Green D, Scott J P
Am J Hematol. 1986 Dec;23(4):317-21. doi: 10.1002/ajh.2830230403.
Although large vessel thrombi are occasionally reported in patients with homozygous sickle cell disease, the role of intravascular coagulation in typical pain crises is controversial. Therefore, we studied 24 sickle cell patients during and between episodes of pain crisis, using several sensitive tests of hemostasis.
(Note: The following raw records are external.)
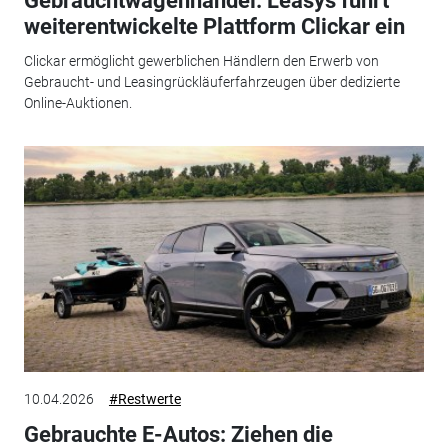
Gebrauchtwagenhandel: Leasys führt
weiterentwickelte Plattform Clickar ein
Clickar ermöglicht gewerblichen Händlern den Erwerb von
Gebraucht- und Leasingrückläuferfahrzeugen über dedizierte
Online-Auktionen.
10.04.2026
#Restwerte
Gebrauchte E-Autos: Ziehen die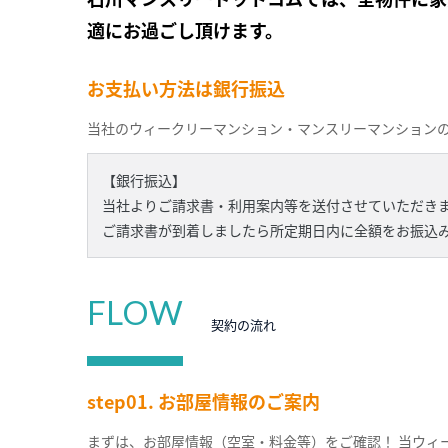
適にお過ごし頂けます。
お支払い方法は銀行振込
当社のウィークリーマンション・マンスリーマンション
【銀行振込】
当社よりご請求書・利用案内等を送付させていただき
ご請求書が到着しましたら所定期日内に全額をお振込
FLOW
契約の流れ
step01. お部屋情報のご案内
まずは、お部屋情報（空室・料金等）をご確認！ 当ウィ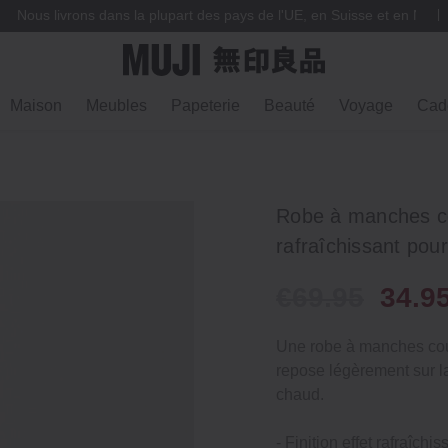
Nous livrons dans la plupart des pays de l'UE, en Suisse et en Norv
Maison
Meubles
Papeterie
Beauté
Voyage
Cad
Robe à manches co
rafraîchissant po
€69.95
34.9
Une robe à manches cour
repose légèrement sur la
chaud.
- Finition effet rafraîchi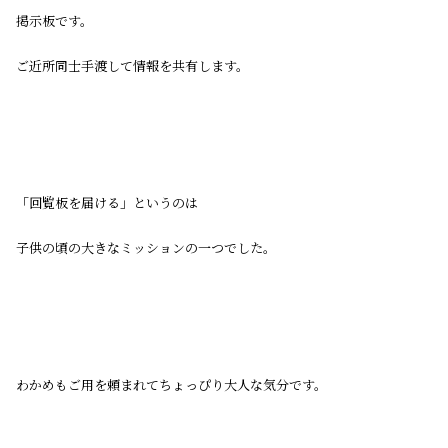
掲示板です。
ご近所同士手渡して情報を共有します。
「回覧板を届ける」というのは
子供の頃の大きなミッションの一つでした。
わかめもご用を頼まれてちょっぴり大人な気分です。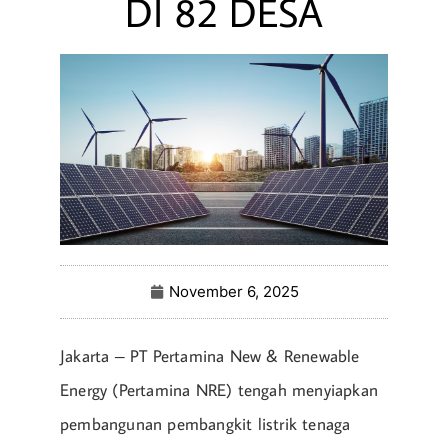
DI 82 DESA
November 6, 2025
Jakarta – PT Pertamina New & Renewable
Energy (Pertamina NRE) tengah menyiapkan
pembangunan pembangkit listrik tenaga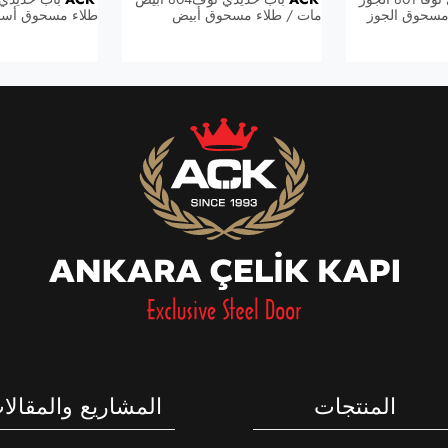
بيض
طلاء مسحوق أسود
المشاريع والمقالات
اتصل بنا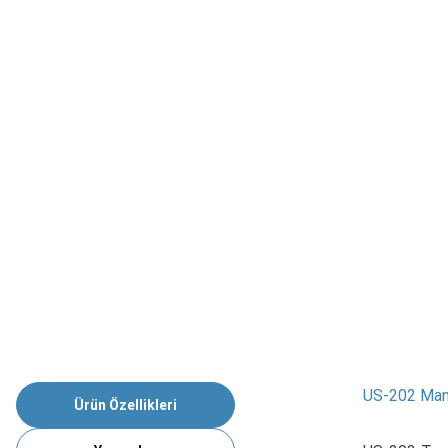
US-202 Mani
Ürün Özellikleri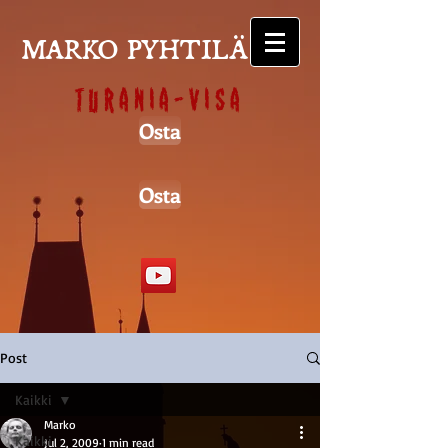
MARKO PYHTILÄ
Turania-visa
Osta
Osta
Post
Kaikki
Marko
Kaikki
Jul 2, 2009
1 min read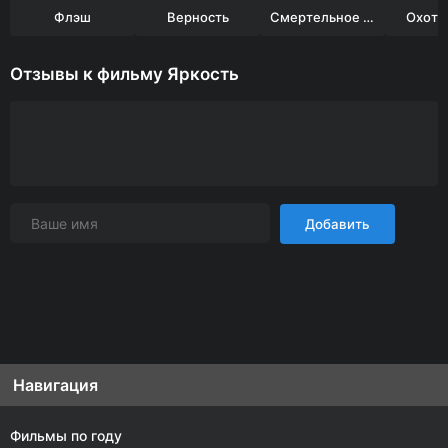
Флэш
Верность
Смертельное оружие
Охота 
Отзывы к фильму Яркость
Добавить
Навигация
Фильмы по году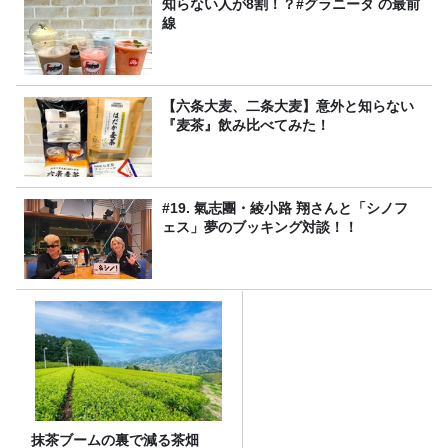
知らない人が8割！？#グラニータ の最前
線
【六条大麦、二条大麦】意外と知らない
『麦茶』飲み比べてみた！
#19. 氣志團・綾小路 翔さんと「シノフ
ェス」夢のブッキング対談！！
抹茶ブームの裏で減る茶畑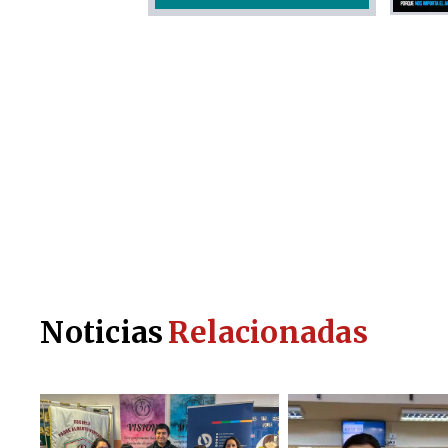
Noticias
Relacionadas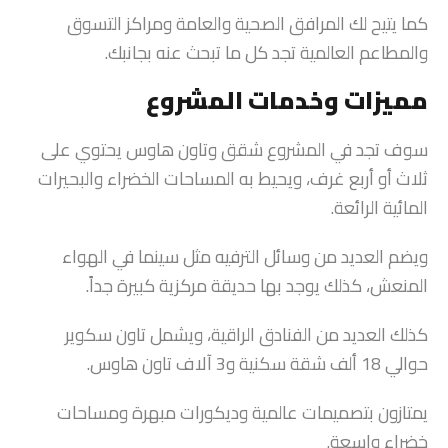
كما يتيح لك المرافق الصحية والعامة ومراكز التسوق
والمطاعم العالمية تجد كل ما تبحث عنه بجانبك.
مميزات وخدمات المشروع
سوف تجد في المشروع شقق وتاون هاوس يحتوي على
ثلاث أو أربع غرف، ويحيط به المساحات الخضراء والبحيرات
المائية الرائعة.
ويضم العديد من وسائل الترفيه مثل سينما في الهواء
المنعش، كذلك يوجد بها حديقة مركزية كبيرة جداً.
كذلك العديد من الفنادق الراقية، ويشمل تاون سكوير
حوالي 18 ألف شقة سكنية و3 آلاف تاون هاوس.
يمتازون بتصميمات عالمية وديكورات مبهرة ومساحات
خضراء واسعة.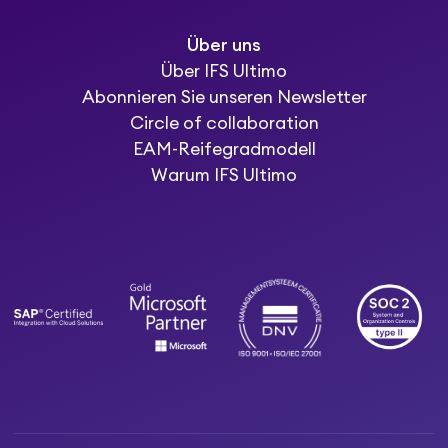
Über uns
Über IFS Ultimo
Abonnieren Sie unseren Newsletter
Circle of collaboration
EAM-Reifegradmodell
Warum IFS Ultimo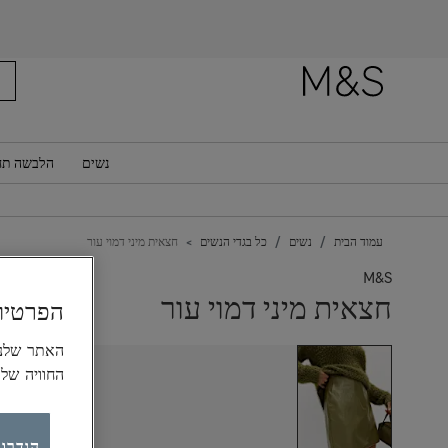
נשים
הלבשה תח
עמוד הבית
נשים
כל בגדי הנשים
חצאית מיני דמוי עור
M&S
חצאית מיני דמוי עור
הפרטיו
החוויה של
הגדרות ק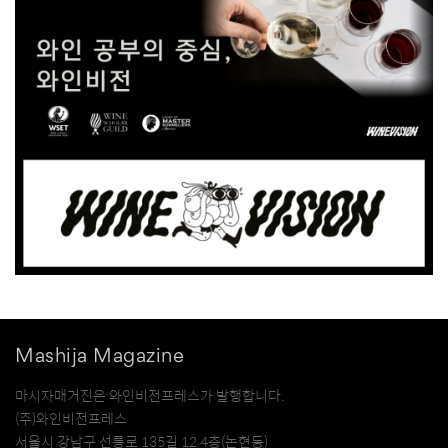
Mashija Magazine
마시자매거진은 와인비전프레스가 발행합니다.
(주)와인비전프레스
서울시 강남구 선릉로 135길 12 4층(논현동)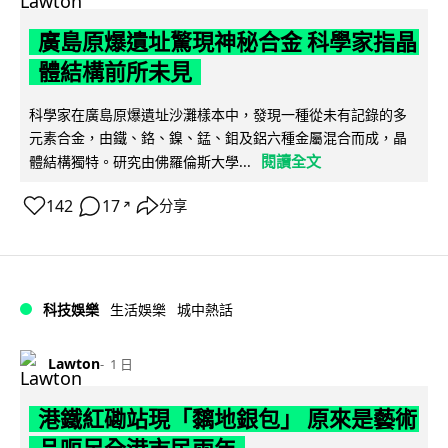
廣島原爆遺址驚現神秘合金 科學家指晶
體結構前所未見
科學家在廣島原爆遺址沙灘樣本中，發現一種從未有記錄的多
元素合金，由鐵、鉻、鎳、錳、鉬及鋁六種金屬混合而成，晶
閱讀全文
體結構獨特。研究由佛羅倫斯大學...
142
17
分享
↗
科技娛樂
生活娛樂
城中熱話
Lawton
1 日
港鐵紅磡站現「黐地銀包」 原來是藝術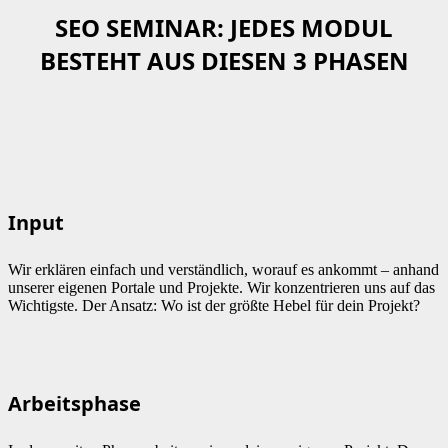
SEO SEMINAR: JEDES MODUL
BESTEHT AUS DIESEN 3 PHASEN
Input
Wir erklären einfach und verständlich, worauf es ankommt – anhand
unserer eigenen Portale und Projekte. Wir konzentrieren uns auf das
Wichtigste. Der Ansatz: Wo ist der größte Hebel für dein Projekt?
Arbeitsphase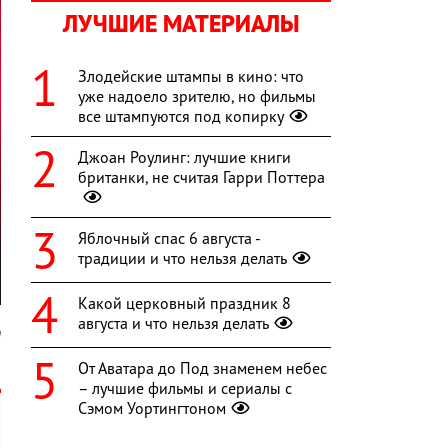
ЛУЧШИЕ МАТЕРИАЛЫ
Злодейские штампы в кино: что
уже надоело зрителю, но фильмы
все штампуются под копирку
Джоан Роулинг: лучшие книги
британки, не считая Гарри Поттера
Яблочный спас 6 августа -
традиции и что нельзя делать
Какой церковный праздник 8
августа и что нельзя делать
m
От Аватара до Под знаменем небес
– лучшие фильмы и сериалы с
Сэмом Уортингтоном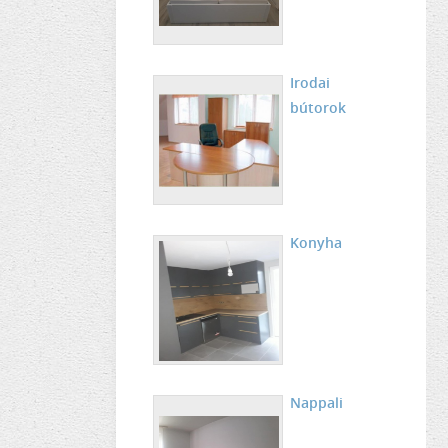
Irodai
bútorok
Konyha
Nappali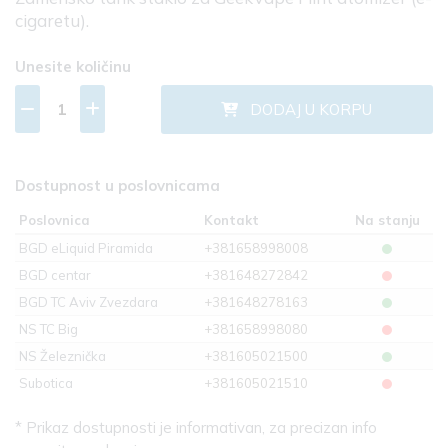
cigaretu).
Unesite količinu
DODAJ U KORPU
Dostupnost u poslovnicama
Poslovnica
Kontakt
Na stanju
BGD eLiquid Piramida
+381658998008
BGD centar
+381648272842
BGD TC Aviv Zvezdara
+381648278163
NS TC Big
+381658998080
NS Železnička
+381605021500
Subotica
+381605021510
* Prikaz dostupnosti je informativan, za precizan info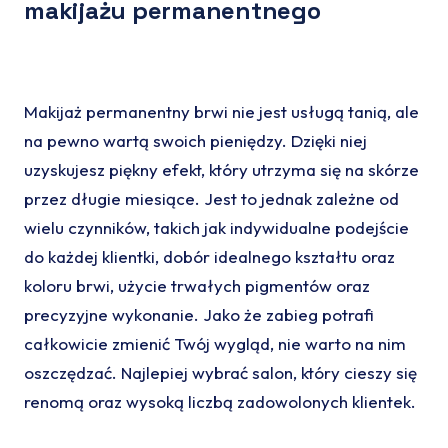
makijażu permanentnego
Makijaż permanentny brwi nie jest usługą tanią, ale
na pewno wartą swoich pieniędzy. Dzięki niej
uzyskujesz piękny efekt, który utrzyma się na skórze
przez długie miesiące. Jest to jednak zależne od
wielu czynników, takich jak indywidualne podejście
do każdej klientki, dobór idealnego kształtu oraz
koloru brwi, użycie trwałych pigmentów oraz
precyzyjne wykonanie. Jako że zabieg potrafi
całkowicie zmienić Twój wygląd, nie warto na nim
oszczędzać. Najlepiej wybrać salon, który cieszy się
renomą oraz wysoką liczbą zadowolonych klientek.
Fibrinogen was measured by a clotting assay, beta-thromboglobulin (beta-TG) and fibrinopeptide A (FPA) were quantitated by radioimmunoassay, and protein C was determined by absorbing the zymogen from test plasma, activating it with thrombin-thrombomodulin complex, and measuring activity with a selective synthetic substrate. Fibrinogen was elevated in asymptomatic patients (355 +/- 145 mg/dl) but was no different from the value in these same patients during crisis (333 +/- 180 mg/dl, p greater than 0.1). Similarly, beta-TG 136 +/- 52 ng/ml vs 118 +/- 56; FPA 3.7 +/- 4.8 ng/ml vs 5.2 +/- 4.5, and protein C 71 +/- 20% vs 66 +/- 19 showed no important changes during crisis. However, all these values were significantly different from those in age- and sex-matched healthy controls. beta-TG, fibrinogen, and FPA were elevated (p less than 0.001, 0.005, and 0.05, respectively), and protein C was decreased (p less than 0.003). We conclude that while chronic intravascular coagulation is common in patients with sickle cell disease, there is no evidence that the pain crisis per se is a thrombotic event.
尽管在纯合子镰状细胞病患者中偶尔会报告大血管血栓形成,但血管内凝血在典型疼痛危象中的作用仍存在争议。因此,我们在24例镰状细胞病患者疼痛危象发作期间及发作间隙进行了研究,采用了几种敏感的止血检测方法。通过凝血试验测定纤维蛋白原,通过放射免疫测定法定量β-血小板球蛋白(β-TG)和纤维蛋白肽A(FPA),通过从测试血浆中吸收酶原、用凝血酶-血栓调节蛋白复合物激活并使用选择性合成底物测量活性来测定蛋白C。无症状患者的纤维蛋白原升高(355±145mg/dl),但与这些患者在危象期间的值无差异(333±180mg/dl,p>0.1)。同样,β-TG在无症状时为136±52ng/ml,危象时为118±56;FPA分别为3.7±4.8ng/ml和5.2±4.5,蛋白C分别为71±20%和66±19%,在危象期间均无重要变化。然而,所有这些值与年龄和性别匹配的健康对照组相比均有显著差异。β-TG、纤维蛋白原和FPA升高(分别为p<0.001、0.005和0.05),蛋白C降低(p<0.003)。我们得出结论,虽然慢性血管内凝血在镰状细胞病患者中很常见,但没有证据表明疼痛危象本身是血栓形成事件。